> _Metin Alıntısı_
________
İnsan varoluşunu kimlik(ler) ile tanımlar. Ancak düşünülenin aksine, kimlik tek boyutlu bir tanım değildir. Bu boyutlar; yasal, sosyal ve psikolojik olarak üç eksende ifade edilebilir. Her bir boyut, zamanın akışı içinde farklı dönemlerde ortaya çıkmış ve yine zamana bağlı olarak değişiklik göstermiştir. 30 sene önce, iş, aile ve yakın çevre için en fazla üç farklı çerçevede tanımlanabilecek sosyal kimlikler, bugün internet altyapısı üzerinde koşan uygulamalar vesilesiyle sayısız parçaya bölünmüş durumda. Modern şekliyle 19. yüzyılda ortaya çıkan bürokratik kimlikler ve endüstrileşme öncesi aile ve kabile anlayışındaki yapılar ise kimliğin daha primitif boyutlarını oluşturuyor.
Tarihin hiçbir döneminde küçük elit bir grubun içine doğmadıysanız, kurulu düzen bireylere bir makinenin çarkı olmaktan daha fazlasını sun(a)madı. 21. yüzyılın ilk çeyreğini tamamlarken, kesintisiz şekilde maruz kaldığımız iletişim bombardımanı ve kendimizi ifade etme gayreti artık yeni bir boyuta sahip. Bilgiye erişimin tarihin hiçbir döneminde olmadığı kadar ucuz, hatta bedava ama farkındalığın aynı ölçüde ters orantılı olduğu bir iletişim çağı içindeyiz. Gerçek benliğimizi toplumsal beklentinin gölgesinde parlatabilmek için Instagram ve TikTok filtrelerine ihtiyacımız var. Güzel bir yemeğin lezzetini almak, bir konserin ruhumuzda canlandırdığı hislerin keyfine varmak yerine, avcumuzda tuttuğumuz bir ekranın ardından kendimize ışıltılı sosyal kimlik(ler) inşa etmeye çalışıyoruz.
________
> _Verilen Bilgiler_
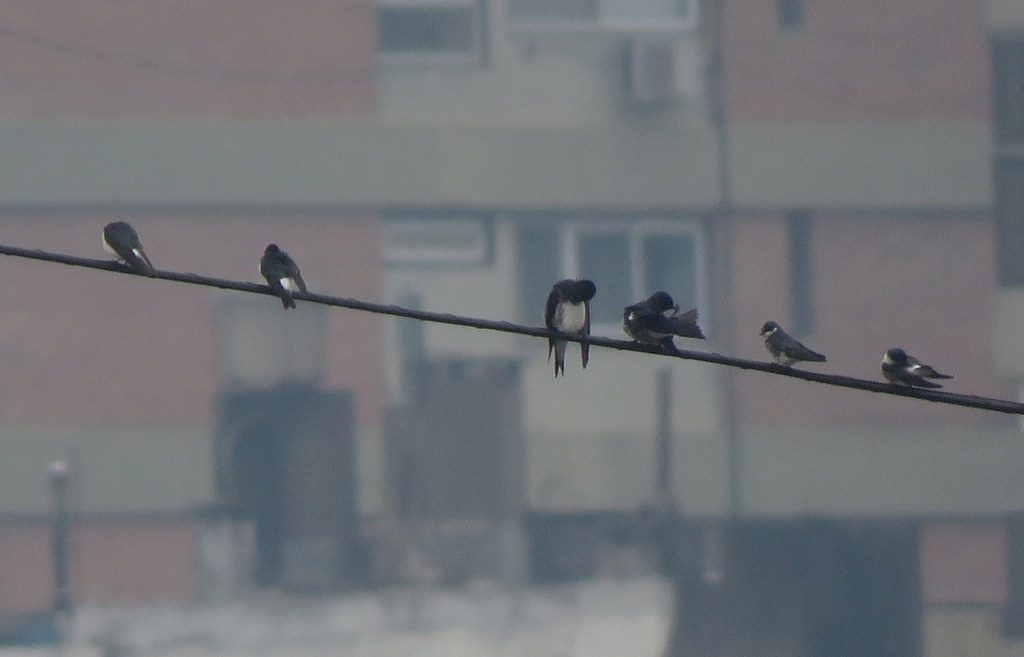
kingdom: Animalia
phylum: Chordata
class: Aves
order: Passeriformes
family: Hirundinidae
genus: Tachycineta
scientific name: Tachycineta leucorrhoa
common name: White-rumped swallow
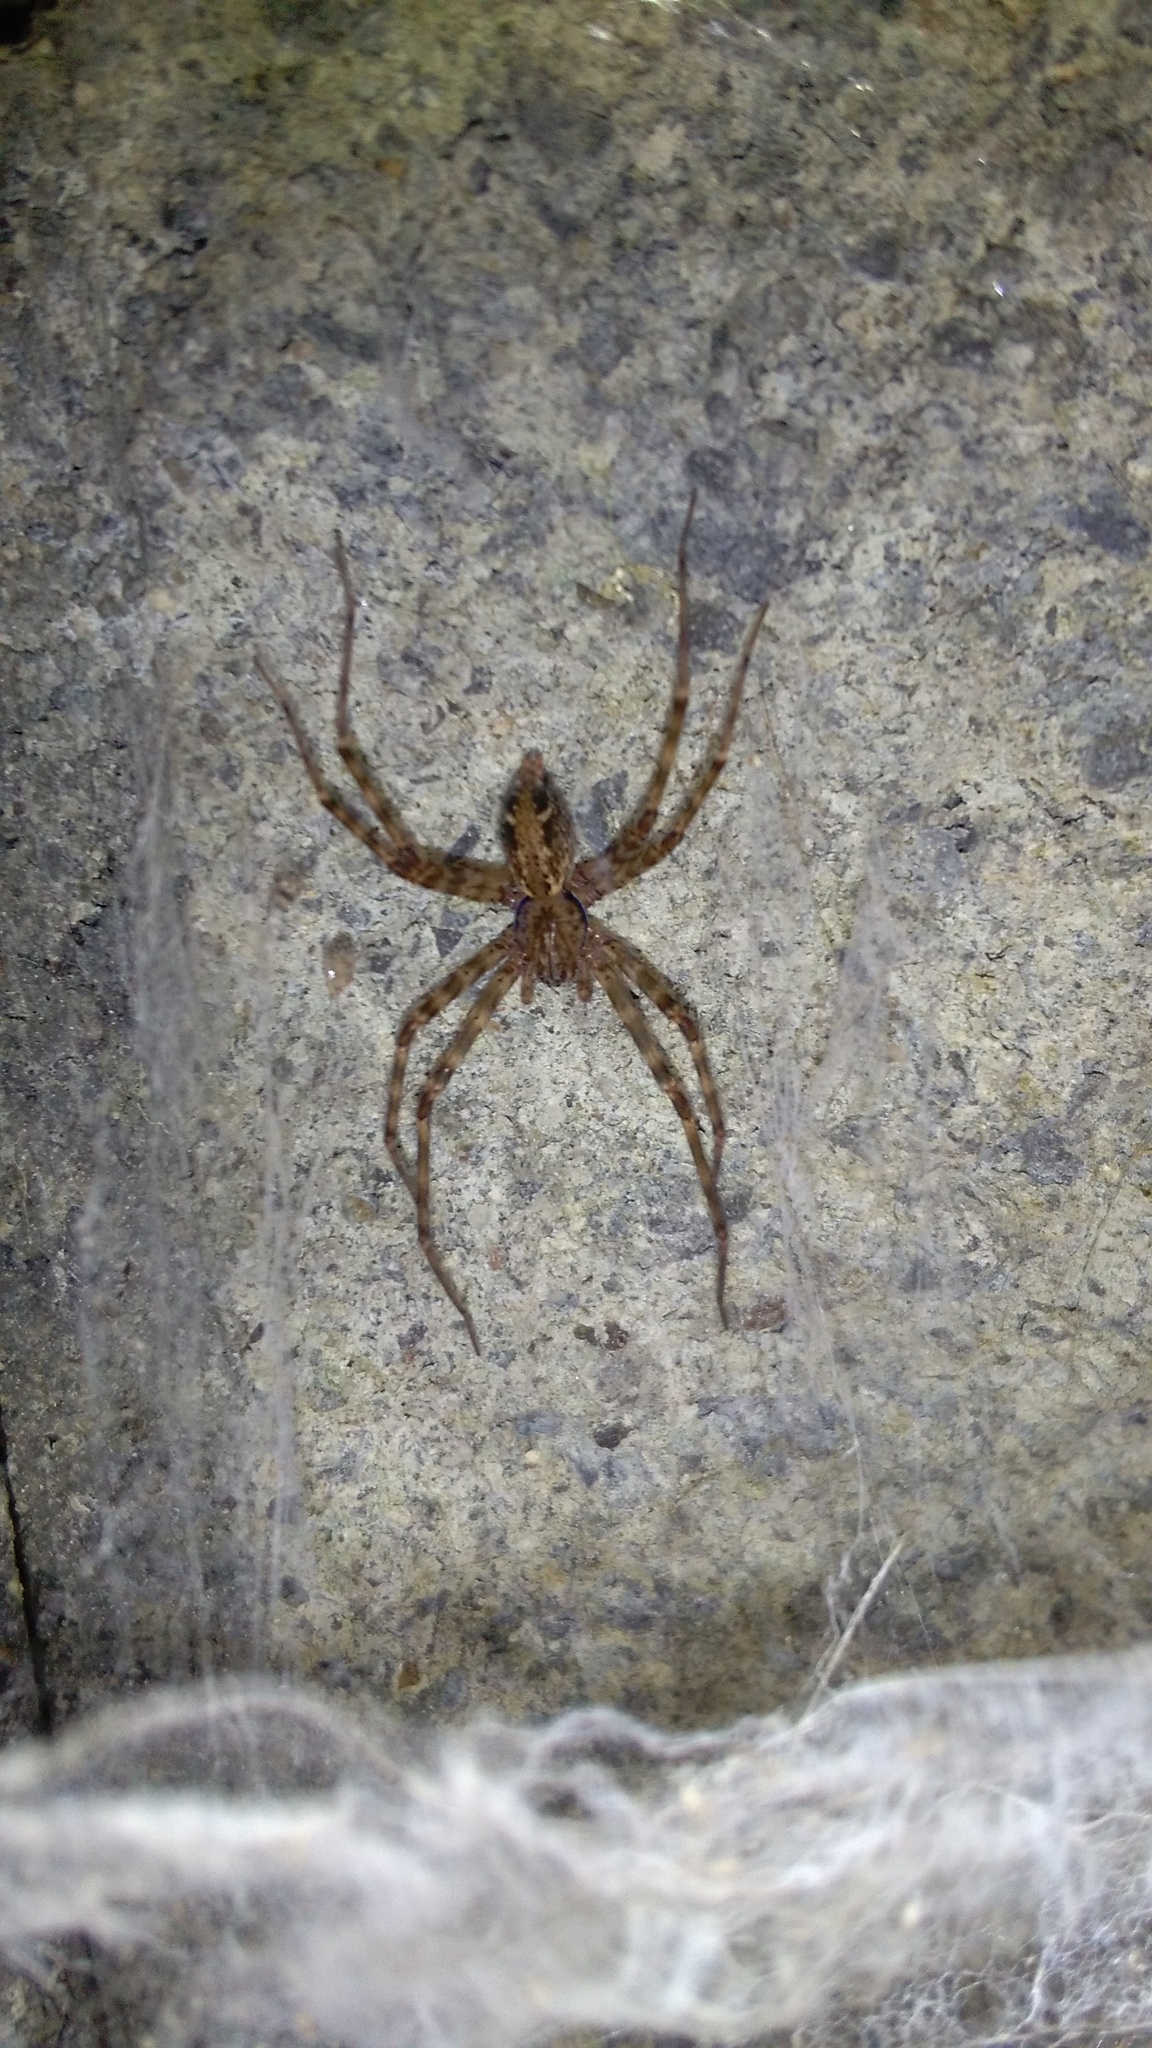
________
> _Yapılacaklar_
(1) Kimlik konulu metnin "İnsan varoluşunu kimlik(ler)" ile başlayıp "primitif boyutlarını oluşturuyor." ile biten bölümünü, "psikolojik" ifadesini "duygusal" ifadesiyle değiştirerek yeniden yazın.
(2) Kimlik konulu metnin "Tarihin hiçbir döneminde küçük elit" sözleriyle başlayan paragrafını, ana bilgileri koruyarak madde listesi hâlinde yeniden yazın.

> _Görev Sonuçları_
(1)
İnsan varoluşunu kimlik(ler) ile tanımlar. Ancak düşünülenin aksine, kimlik tek boyutlu bir tanım değildir. Bu boyutlar; yasal, sosyal ve duygusal olarak üç eksende ifade edilebilir. Her bir boyut, zamanın akışı içinde farklı dönemlerde ortaya çıkmış ve yine zamana bağlı olarak değişiklik göstermiştir. 30 sene önce, iş, aile ve yakın çevre için en fazla üç farklı çerçevede tanımlanabilecek sosyal kimlikler, bugün internet altyapısı üzerinde koşan uygulamalar vesilesiyle sayısız parçaya bölünmüş durumda. Modern şekliyle 19. yüzyılda ortaya çıkan bürokratik kimlikler ve endüstrileşme öncesi aile ve kabile anlayışındaki yapılar ise kimliğin daha primitif boyutlarını oluşturuyor.

(2)
- Küçük elit bir grubun içine doğmayan bireylere kurulu düzen, hiçbir dönemde bir makinenin çarkı olmaktan fazlasını sunmadı.
- 21. yüzyılın ilk çeyreği tamamlanırken, maruz kalınan kesintisiz iletişim bombardımanı ve kendini ifade etme gayreti yeni bir boyuta sahip.
- Bilgiye erişim hiç olmadığı kadar ucuz, hatta bedava. Farkındalık ise aynı ölçüde ters orantılı.
- Gerçek benliğimizi toplumsal beklentinin gölgesinde parlatmak için Instagram ve TikTok filtrelerine ihtiyaç duyuyoruz.
- Bir yemeğin lezzetini ya da bir konserin uyandırdığı hisleri yaşamak yerine, elimizdeki ekranın ardından ışıltılı sosyal kimlikler inşa etmeye çalışıyoruz.